Royal Cambodian Armed Forces Deputy Commander-in-chief Sao Sokha said on Monday that security and social order last year was calm and that felony and misdemeanour crimes were down on 2017. However, strikes and protests increased.
At the 2018 annual review and dissemination of action plans for 2019, Sokha – who is also National Military Police Commander – said that although the global situation was complex due to terrorism, armed conflicts, trade conflicts and cross-border crime, domestically Cambodia was still able to maintain security and social order.
He said felony and misdemeanours had decreased in the Kingdom compared to 2017, but protests – especially strikes and workers’ rallies – and traffic accidents were up. For instance, 11 soldiers and Military Police officers were killed on the roads last year.
“Also last year, 3,771 crimes were reported compared to 2017’s 4,617. He said of the 3,771 crimes, the authorities solved 2,549 cases, while 2,727 were solved in 2017,” Sokha said.

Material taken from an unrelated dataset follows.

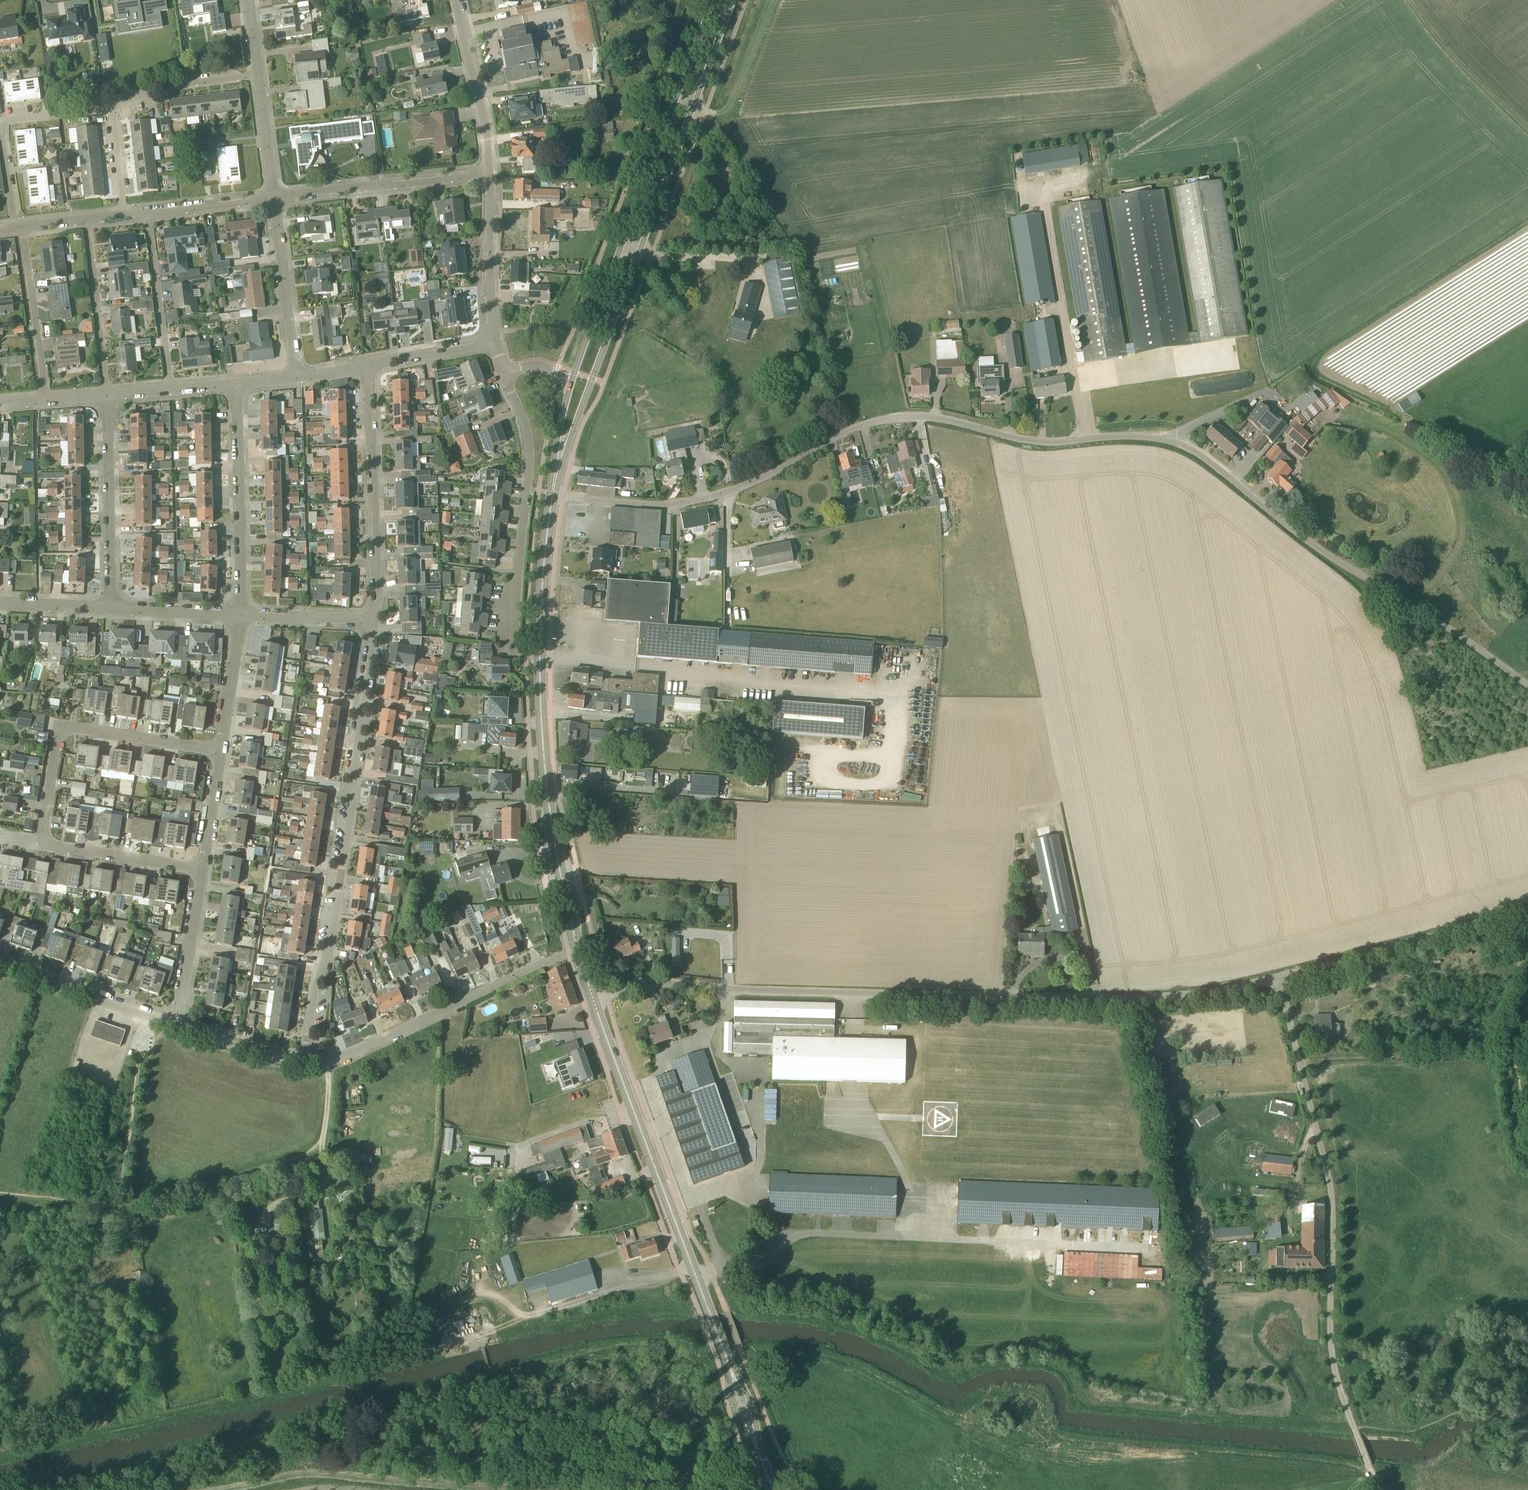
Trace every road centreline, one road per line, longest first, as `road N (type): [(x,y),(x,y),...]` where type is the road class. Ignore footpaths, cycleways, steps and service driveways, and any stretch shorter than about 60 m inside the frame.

He said that 3,785 people were sent to court in 2018 when there were 1,686 felonies, 283 cases of aggravated stealing, murder (248), rape (188), human trafficking (12), blackmail (16), drug trafficking (934), as well as five cases of people being detained illegally.

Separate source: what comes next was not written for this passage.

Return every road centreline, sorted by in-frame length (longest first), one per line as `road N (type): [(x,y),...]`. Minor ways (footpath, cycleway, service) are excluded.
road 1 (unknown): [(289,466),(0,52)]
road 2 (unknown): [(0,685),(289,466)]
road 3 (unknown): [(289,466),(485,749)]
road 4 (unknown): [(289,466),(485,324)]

Sokha said the National Military Police had prepared forces in four locations around Phnom Penh to prevent and intervene in a timely manner in any rally, protest, strike, demonstration or violent gathering that could affect national security.
He said the National Military Police had cooperated with all other authorities to carry out its duties as assigned by the government to protect peace and political stability.
Meanwhile, Minister of National Defence Tea Banh said at the 2018 annual review and dissemination of action plans for 2019 on Monday that the Military Police is a core force in protecting security and public order throughout the Kingdom.
“Our core duties are to maintain public order as well as to strengthen our peace,” he said.
Soeung Sen Karuna, a spokesman for human rights organisation Adhoc, claimed security and social order had not improved as crime continued to increase, while the freedom to gather was still limited.
“Security was not better because people continue to worry as robberies while travelling [are still rife]. We don’t know how they measured that crimes have decreased. We cannot accept it when these issues [crimes] are still common,” he said.